29 de março de 2023

Youtube: o sharenting e o direito a privacidade

Por Maria Fernanda Cassella

Em 2012, um dos primeiros vídeos brasileiros a se tornarem virais foi publicado na plataforma YouTube, alcançando rapidamente milhões de visualizações e milhares de compartilhamentos. Tratava-se de uma paródia musical feita por Nissim Ourfali, que, na época, era um garoto de 13 anos, e teve seu vídeo divulgado na plataforma por seu pai, na intenção de disponibilizá-lo apenas para os familiares convidados para o Bar Mitzvah do menino.

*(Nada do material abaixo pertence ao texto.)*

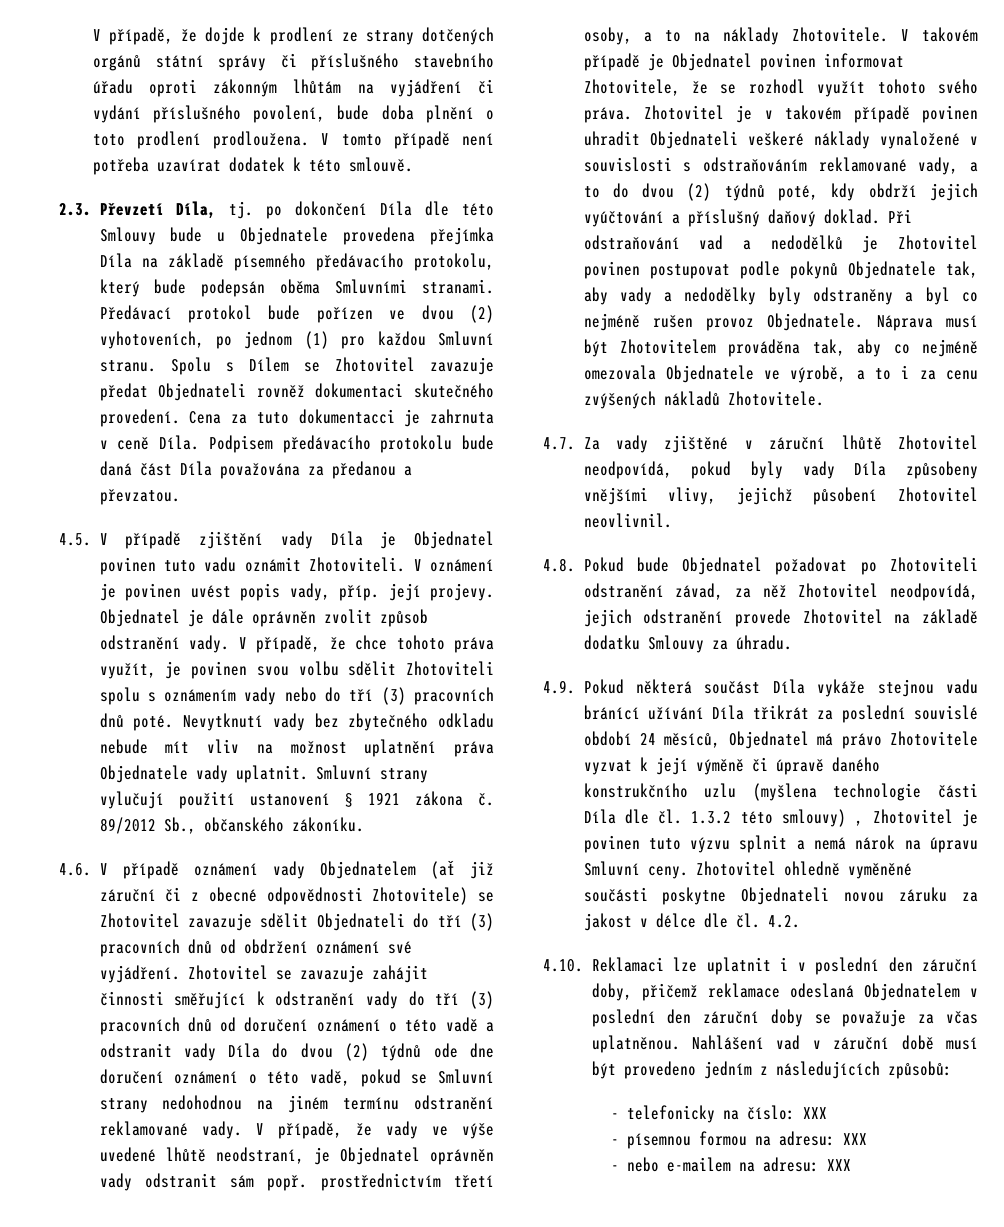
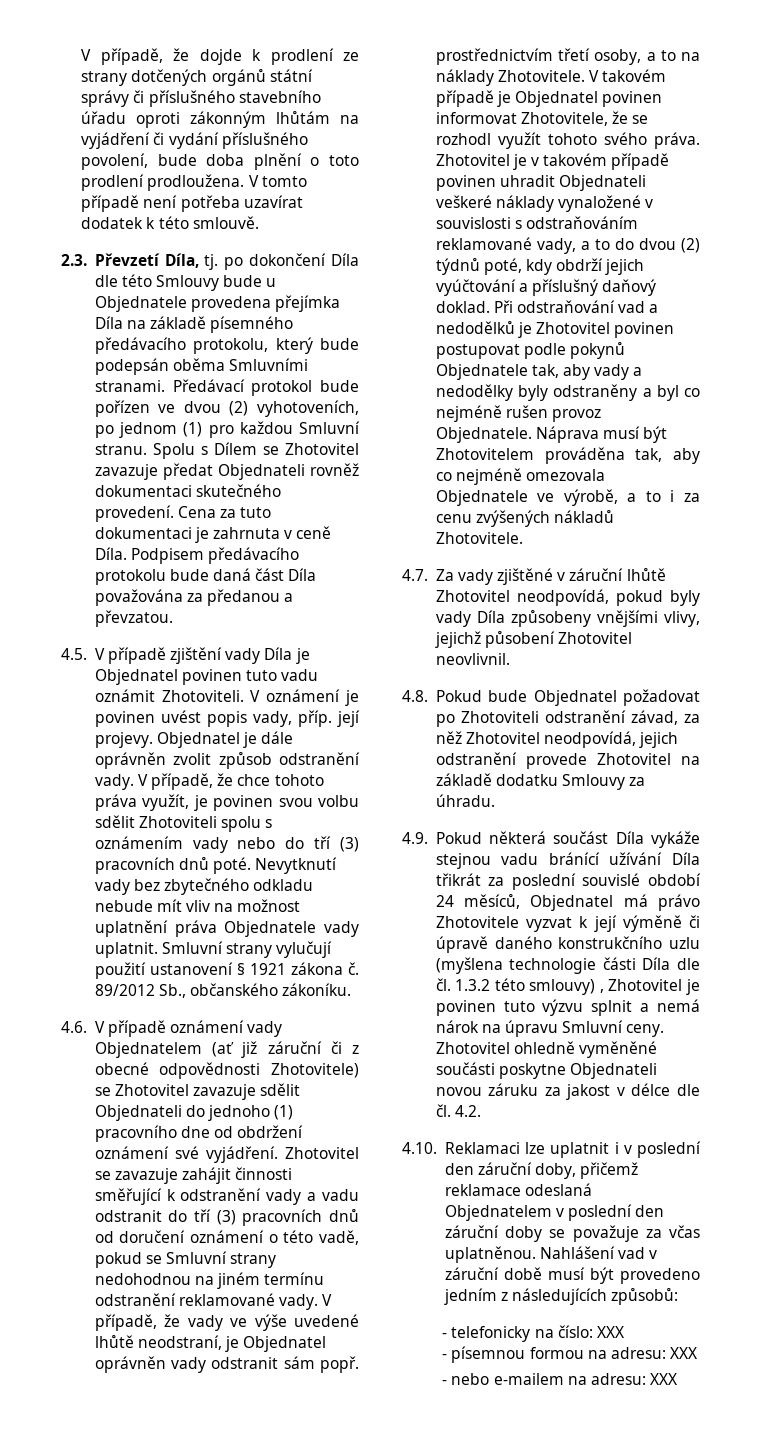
[298,409,395,424] dokumentacci -> [94,527,192,539] dokumentaci
[437,913,495,931] [99,939,212,957] tří (3) pracovních dnů -> [208,1105,294,1121] [94,1125,210,1142] jednoho (1) pracovního dne
(399, 1000) none -> [307,1189,359,1201] [94,1210,162,1222] a vadu odstranit
[445,1017,494,1032] [99,1043,494,1061] [99,1069,300,1084] vadě a odstranit vady Díla do dvou (2) týdnů ode dne doručení oznámení o této -> (314, 1236) none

O que seu pai não sabia era que qualquer usuário do Youtube poderia acessar o vídeo e que ele viria a se tornar um grande caso de “viralização”.

Ocorre que, após perceberem o erro cometido em tornar o vídeo público, os pais de Nissim cobraram na justiça que o Google removesse qualquer publicação que usasse a imagem ou voz de Nissim da plataforma, a fim de que pudessem interromper a utilização da sua imagem e voz por terceiros. 

youtube

Foto de NordWood Themes na Unsplash

Diante disso, em 2014, a Justiça de São Paulo decidiu que o Google não era obrigado a retirar os vídeos do ar, tendo o juiz julgado impossível para o Google remover todas as páginas vinculadas às suas plataformas que tivessem utilizado a imagem, a voz ou o nome de Nissim, sendo elas especialmente páginas vinculadas ao Orkut e do Youtube. 

No entanto, a família recorreu à decisão e, em 2016, o Superior Tribunal de Justiça decidiu pela obrigação do Google em retirar as publicações. Contudo, o Google, em que pese ter acatado a decisão, deixou claro que, devido ao tempo e a amplitude da exposição, seria quase impossível impedir que o vídeo não fosse republicado posteriormente por usuários. Ora, a fala do Google de fato mostrou-se verdadeira visto que, atualmente, é possível novamente encontrar no Youtube até mesmo o vídeo original que viralizou.

Este caso é um grande exemplo dos novos desafios que o mundo virtual trouxe, como a questão da regulação da internet e a dificuldade em proteger os direitos de personalidade. 

Nesse contexto, o ponto mais evidente a se destacar é a impossibilidade técnica de retirar completamente vídeos da internet, o que mostra que mesmo com leis e regulamentações relacionadas ao direito à privacidade e à regulação da internet, o meio virtual é complexo e o próprio direito digital terá que estar sempre em evolução, buscando entender as especificidades das relações online e adaptando-se a elas.

Temas relacionados ao direito digital ainda estão em constante debate e construção, e a regulação da internet é um dos mais polêmicos. Se por um lado é imprescindível a proteção da privacidade e a segurança dos usuários, por outro a internet tem natureza global, não reconhecendo fronteiras e tendo leis e regulamentações distintas de país para país. 

Além disso, a internet é um espaço livre para o fluxo de informações e ideias, sendo assim, a regulamentação das redes tem como dever proteger essa liberdade, ao mesmo tempo em que combate a disseminação de discursos de ódio e outros diversos crimes cibernéticos.

O caso Nissim também chama a atenção para um fenômeno aparentemente inofensivo, mas que pode ter impactos profundos: o sharenting. Este termo se refere à prática de pais compartilharem informações e fotos de seus filhos nas redes, sem o consentimento dos mesmos.  

Apesar de que, na situação do Nissim Ourfali, seus pais não tinham a intenção de compartilhar o vídeo musical publicamente, é imprescindível ter muita cautela ao expor crianças e adolescentes na internet, pois a postagem de informações e fotos dos filhos pode ter consequências para além do esperado ou imaginado pelos pais, como o uso dessas fotos para fins inadequados e criminosos, ou, até mesmo, pode vir a ter impacto no próprio desenvolvimento emocional das crianças, pois essas imagens podem ser utilizadas para assediá-las, intimidá-las ou envergonhá-las. 

Em suma, o caso envolvendo Nissim Ourfali abre portas para diversas discussões que envolvem a privacidade, sendo um grande exemplo do impacto que postagens, talvez aparentemente inofensivas, têm na vida de diversas pessoas. É  importante frisar que esse é apenas um exemplo do quão indispensável são as discussões acerca do direito e da proteção no meio cibernético.